• _EXTRACT TO READ_:
────────────────

As shown in FIG. 2, a specific implementation flow of a method for automatically sending a multimedia file according to an embodiment of the disclosure includes the steps as follows.
Step 201: A voice feature of each object in a multimedia file is obtained.
As shown in FIG. 3, a specific implementation flow of obtaining of a voice feature of each object in a multimedia file according to an embodiment of the disclosure includes the steps as follows.
Step 201 a: An input multimedia file is divided into segments in a time domain, and a time domain signal corresponding to a voice in each segment of file is converted into a respective frequency domain signal.
Here, the input multimedia file can be divided into N segments according to the time domain, wherein an interval between every two segments can be set as 0.5 s, 1 s or the like as needed. A voice signal of the multimedia file is pre-processed according to a traditional acoustic characteristic extraction method involving a frequency domain, wherein pre-processing includes pre-emphasis on the voice signal, and a high-quality voice frequency spectrum is further obtained. A commonly captured voice signal frequency is located between 1.5 kHz and 1.6 kHz; and moreover, the voice is captured according to the time domain in the situation that each voice has only one object, if two or more objects occur in the same voice simultaneously, it is difficult to distinguish different objects, and voice signals cannot be captured to be compared.
Step 201 b: A corresponding voice feature is obtained from the obtained frequency domain signal of the voice.
Specifically, the obtained voice feature includes energy, amplitude, a zero-crossing rate, a frequency spectrum, a cepstrum, a power spectrum and the like, and a corresponding voice recognition parameter such as an LPC, an LPCC and an MFCC is obtained using the obtained voice feature.
Here, the voice feature extraction method is the conventional art, detailed descriptions are not needed, and all conventional voice feature extraction methods are applicable to the embodiments of the disclosure.
Step 201 c: the obtained voice feature of each object identified by an index and then stored.
The obtained voice feature of each object is identified by an index as: Index1 (voice feature 1), Index2 (voice feature 2), Index3 (voice feature 3) and the like, contents with the same Index are filtered, and a unique Index is retained and stored to ensure that each feature corresponds to a unique contact in a voice parameter database.
Here, voices in all segments of multimedia file divided in Step 201 a correspond to different or identical objects respectively, and the voice feature of each object can be obtained after each segment of multimedia file is processed.
Step 201 d: upon completion of a voice feature analysis, a sequence array formed by indexes and identifiers is output.
Here, the output sequence array is: Index1 (voice feature 1), Index2 (voice feature 2), Index3 (voice feature 3) and the like.

────────────────

Dataset entries:
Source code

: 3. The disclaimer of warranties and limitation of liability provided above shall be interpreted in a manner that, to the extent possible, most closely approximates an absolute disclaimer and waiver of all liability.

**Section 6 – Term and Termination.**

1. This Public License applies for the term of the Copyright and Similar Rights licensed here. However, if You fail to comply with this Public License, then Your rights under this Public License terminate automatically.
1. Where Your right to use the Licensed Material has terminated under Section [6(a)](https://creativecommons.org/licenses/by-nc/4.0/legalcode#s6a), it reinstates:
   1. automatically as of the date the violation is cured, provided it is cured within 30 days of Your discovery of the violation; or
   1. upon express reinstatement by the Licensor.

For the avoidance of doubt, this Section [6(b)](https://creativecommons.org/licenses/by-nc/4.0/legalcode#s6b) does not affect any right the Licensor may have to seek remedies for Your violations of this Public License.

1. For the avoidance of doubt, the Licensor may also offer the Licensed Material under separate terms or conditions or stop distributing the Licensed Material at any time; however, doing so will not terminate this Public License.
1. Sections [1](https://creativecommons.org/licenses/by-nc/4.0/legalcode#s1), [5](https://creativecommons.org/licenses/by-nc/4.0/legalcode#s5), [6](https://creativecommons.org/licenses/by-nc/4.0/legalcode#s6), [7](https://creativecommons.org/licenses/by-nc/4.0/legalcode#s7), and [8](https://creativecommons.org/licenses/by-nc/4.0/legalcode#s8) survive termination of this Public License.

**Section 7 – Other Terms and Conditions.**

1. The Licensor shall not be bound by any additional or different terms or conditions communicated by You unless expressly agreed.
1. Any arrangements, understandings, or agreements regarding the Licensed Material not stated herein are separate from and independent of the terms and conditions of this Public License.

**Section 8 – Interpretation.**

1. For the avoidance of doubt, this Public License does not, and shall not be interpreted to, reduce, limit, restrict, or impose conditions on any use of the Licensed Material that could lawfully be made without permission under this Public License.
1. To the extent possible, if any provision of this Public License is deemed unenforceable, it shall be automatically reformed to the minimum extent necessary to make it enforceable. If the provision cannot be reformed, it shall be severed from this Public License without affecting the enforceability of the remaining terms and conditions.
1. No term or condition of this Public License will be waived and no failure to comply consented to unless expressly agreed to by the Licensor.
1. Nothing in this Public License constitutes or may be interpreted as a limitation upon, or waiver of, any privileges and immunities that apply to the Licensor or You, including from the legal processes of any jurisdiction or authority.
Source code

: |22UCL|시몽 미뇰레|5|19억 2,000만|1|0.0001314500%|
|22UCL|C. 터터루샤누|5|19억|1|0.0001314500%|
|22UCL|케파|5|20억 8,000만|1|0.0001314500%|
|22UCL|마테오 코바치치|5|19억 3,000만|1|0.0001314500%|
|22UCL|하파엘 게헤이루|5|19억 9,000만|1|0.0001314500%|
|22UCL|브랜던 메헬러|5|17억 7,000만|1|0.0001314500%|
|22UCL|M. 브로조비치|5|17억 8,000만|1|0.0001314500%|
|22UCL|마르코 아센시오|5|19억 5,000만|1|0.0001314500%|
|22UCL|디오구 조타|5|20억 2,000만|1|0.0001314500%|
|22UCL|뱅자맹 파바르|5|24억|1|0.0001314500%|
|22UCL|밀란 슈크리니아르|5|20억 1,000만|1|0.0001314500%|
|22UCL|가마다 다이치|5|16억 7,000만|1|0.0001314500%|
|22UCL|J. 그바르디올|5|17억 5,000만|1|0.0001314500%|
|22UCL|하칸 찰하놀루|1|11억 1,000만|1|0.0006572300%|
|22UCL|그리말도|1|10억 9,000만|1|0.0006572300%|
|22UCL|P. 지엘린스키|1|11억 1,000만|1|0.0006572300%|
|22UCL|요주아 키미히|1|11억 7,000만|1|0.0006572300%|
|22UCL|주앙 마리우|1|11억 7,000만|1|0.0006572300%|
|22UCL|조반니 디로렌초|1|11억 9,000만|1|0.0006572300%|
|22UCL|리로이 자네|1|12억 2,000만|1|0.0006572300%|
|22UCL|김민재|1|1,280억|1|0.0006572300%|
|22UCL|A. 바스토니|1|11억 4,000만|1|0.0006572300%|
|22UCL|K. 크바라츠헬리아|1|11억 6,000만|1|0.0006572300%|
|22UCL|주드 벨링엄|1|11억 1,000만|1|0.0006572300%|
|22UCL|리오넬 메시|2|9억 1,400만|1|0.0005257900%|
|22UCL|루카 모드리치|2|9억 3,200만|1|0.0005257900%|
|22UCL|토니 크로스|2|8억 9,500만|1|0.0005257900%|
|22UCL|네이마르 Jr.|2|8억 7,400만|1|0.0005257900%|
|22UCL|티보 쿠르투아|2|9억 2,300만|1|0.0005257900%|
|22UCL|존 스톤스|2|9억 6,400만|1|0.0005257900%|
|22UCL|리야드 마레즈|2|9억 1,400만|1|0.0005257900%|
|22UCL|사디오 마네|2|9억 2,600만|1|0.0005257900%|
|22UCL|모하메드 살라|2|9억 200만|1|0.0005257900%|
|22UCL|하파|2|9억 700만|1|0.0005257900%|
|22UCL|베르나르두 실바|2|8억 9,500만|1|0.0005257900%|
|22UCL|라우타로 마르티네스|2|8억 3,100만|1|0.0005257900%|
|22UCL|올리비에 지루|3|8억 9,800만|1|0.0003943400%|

────────────────

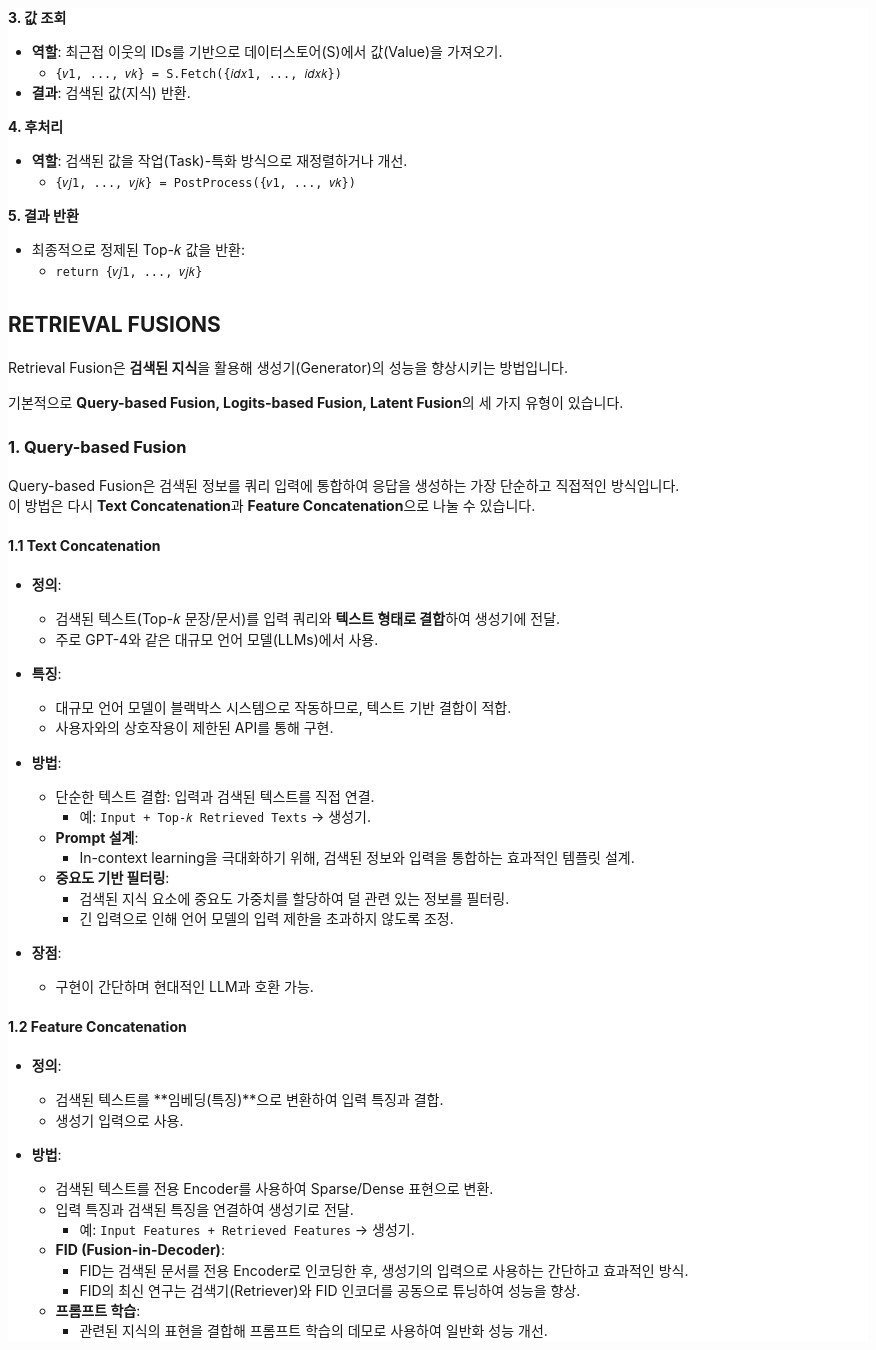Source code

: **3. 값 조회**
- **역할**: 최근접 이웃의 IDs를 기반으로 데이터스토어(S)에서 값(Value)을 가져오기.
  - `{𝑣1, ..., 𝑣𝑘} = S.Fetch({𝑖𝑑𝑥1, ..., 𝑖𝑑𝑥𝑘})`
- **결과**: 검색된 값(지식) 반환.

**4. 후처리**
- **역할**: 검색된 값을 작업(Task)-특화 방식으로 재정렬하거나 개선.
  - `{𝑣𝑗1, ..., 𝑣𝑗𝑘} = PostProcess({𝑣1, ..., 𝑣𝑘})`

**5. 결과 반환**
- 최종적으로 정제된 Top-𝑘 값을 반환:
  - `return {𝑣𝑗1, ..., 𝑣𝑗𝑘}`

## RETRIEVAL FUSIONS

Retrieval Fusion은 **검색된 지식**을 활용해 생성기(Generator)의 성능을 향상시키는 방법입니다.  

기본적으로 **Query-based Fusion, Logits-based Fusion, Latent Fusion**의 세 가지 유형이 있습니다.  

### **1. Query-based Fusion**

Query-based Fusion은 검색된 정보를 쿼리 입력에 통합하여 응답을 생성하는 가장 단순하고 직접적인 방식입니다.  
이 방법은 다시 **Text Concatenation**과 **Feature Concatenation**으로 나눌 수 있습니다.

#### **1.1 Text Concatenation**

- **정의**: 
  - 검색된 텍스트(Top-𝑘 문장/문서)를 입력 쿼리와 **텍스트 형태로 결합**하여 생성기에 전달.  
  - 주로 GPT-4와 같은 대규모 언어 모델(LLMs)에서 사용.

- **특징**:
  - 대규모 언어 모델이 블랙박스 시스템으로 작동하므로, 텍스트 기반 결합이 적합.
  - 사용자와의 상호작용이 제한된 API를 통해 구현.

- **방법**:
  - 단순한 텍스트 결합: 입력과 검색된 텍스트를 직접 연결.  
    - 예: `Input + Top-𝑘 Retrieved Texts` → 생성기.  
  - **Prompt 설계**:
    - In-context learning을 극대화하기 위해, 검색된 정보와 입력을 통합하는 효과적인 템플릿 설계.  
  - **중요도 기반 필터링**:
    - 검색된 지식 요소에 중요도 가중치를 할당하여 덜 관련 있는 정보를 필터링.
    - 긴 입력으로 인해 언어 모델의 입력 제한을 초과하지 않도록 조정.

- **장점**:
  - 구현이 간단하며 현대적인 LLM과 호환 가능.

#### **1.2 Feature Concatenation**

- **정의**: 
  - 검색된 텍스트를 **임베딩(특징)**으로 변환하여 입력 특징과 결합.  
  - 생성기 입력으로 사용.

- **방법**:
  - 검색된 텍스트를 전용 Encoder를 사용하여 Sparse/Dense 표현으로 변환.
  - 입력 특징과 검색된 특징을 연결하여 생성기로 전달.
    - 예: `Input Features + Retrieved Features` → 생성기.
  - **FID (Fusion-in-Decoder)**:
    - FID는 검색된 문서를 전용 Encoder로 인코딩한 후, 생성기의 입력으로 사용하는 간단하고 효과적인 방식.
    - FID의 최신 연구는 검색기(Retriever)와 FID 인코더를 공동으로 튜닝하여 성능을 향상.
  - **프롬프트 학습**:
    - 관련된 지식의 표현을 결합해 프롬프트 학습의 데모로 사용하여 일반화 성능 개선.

────────────────

• _DIRECTIVE A_: Copy the listing from the line with "Query-based Fusion은 검색된" up to and including the line with "- 생성기 입력으로 사용.".
• _DIRECTIVE B_: Proceed with the excerpt on obtaining voice features from a multimedia file, picking up right after its last sentence.
The excerpt and the listing are independent of each other and share no content.

• _RESULT A_:
Query-based Fusion은 검색된 정보를 쿼리 입력에 통합하여 응답을 생성하는 가장 단순하고 직접적인 방식입니다.  
이 방법은 다시 **Text Concatenation**과 **Feature Concatenation**으로 나눌 수 있습니다.

#### **1.1 Text Concatenation**

- **정의**: 
  - 검색된 텍스트(Top-𝑘 문장/문서)를 입력 쿼리와 **텍스트 형태로 결합**하여 생성기에 전달.  
  - 주로 GPT-4와 같은 대규모 언어 모델(LLMs)에서 사용.

- **특징**:
  - 대규모 언어 모델이 블랙박스 시스템으로 작동하므로, 텍스트 기반 결합이 적합.
  - 사용자와의 상호작용이 제한된 API를 통해 구현.

- **방법**:
  - 단순한 텍스트 결합: 입력과 검색된 텍스트를 직접 연결.  
    - 예: `Input + Top-𝑘 Retrieved Texts` → 생성기.  
  - **Prompt 설계**:
    - In-context learning을 극대화하기 위해, 검색된 정보와 입력을 통합하는 효과적인 템플릿 설계.  
  - **중요도 기반 필터링**:
    - 검색된 지식 요소에 중요도 가중치를 할당하여 덜 관련 있는 정보를 필터링.
    - 긴 입력으로 인해 언어 모델의 입력 제한을 초과하지 않도록 조정.

- **장점**:
  - 구현이 간단하며 현대적인 LLM과 호환 가능.

#### **1.2 Feature Concatenation**

- **정의**: 
  - 검색된 텍스트를 **임베딩(특징)**으로 변환하여 입력 특징과 결합.  
  - 생성기 입력으로 사용.

• _RESULT B_:
Step 202 to Step 203: a match is searched for between the obtained voice feature of each object and a voice feature of each contact in the voice parameter database.
Here, there is a unique match between the obtained voice feature of each object and the voice feature of each contact in the voice parameter database uniquely; and moreover, the voice feature of each contact in the voice parameter database is pre-stored, can be retained in a voice call, can be extracted from an existing multimedia file, or can be obtained in other modes capable of obtaining the voice feature and saved.
When no match is found between the voice feature of each object in the multimedia file and the voice feature of each contact in the voice parameter database fails, Step 203 is executed, it is prompted that sending of the voice feature fails, and a current flow is ended.
When one matching contact is found, Step 205 is directly executed. When multiple matching contacts are found, it is prompted that a contact needing to receive the multimedia file is required to be selected, and Step 204 is executed.
Step 204: a contact to receive the multimedia file is selected.
Here, if there is no selection, all matching contacts can be selected by default.
Step 205: The multimedia file is sent to all the matching contacts, or the multimedia file is sent to the selected contact.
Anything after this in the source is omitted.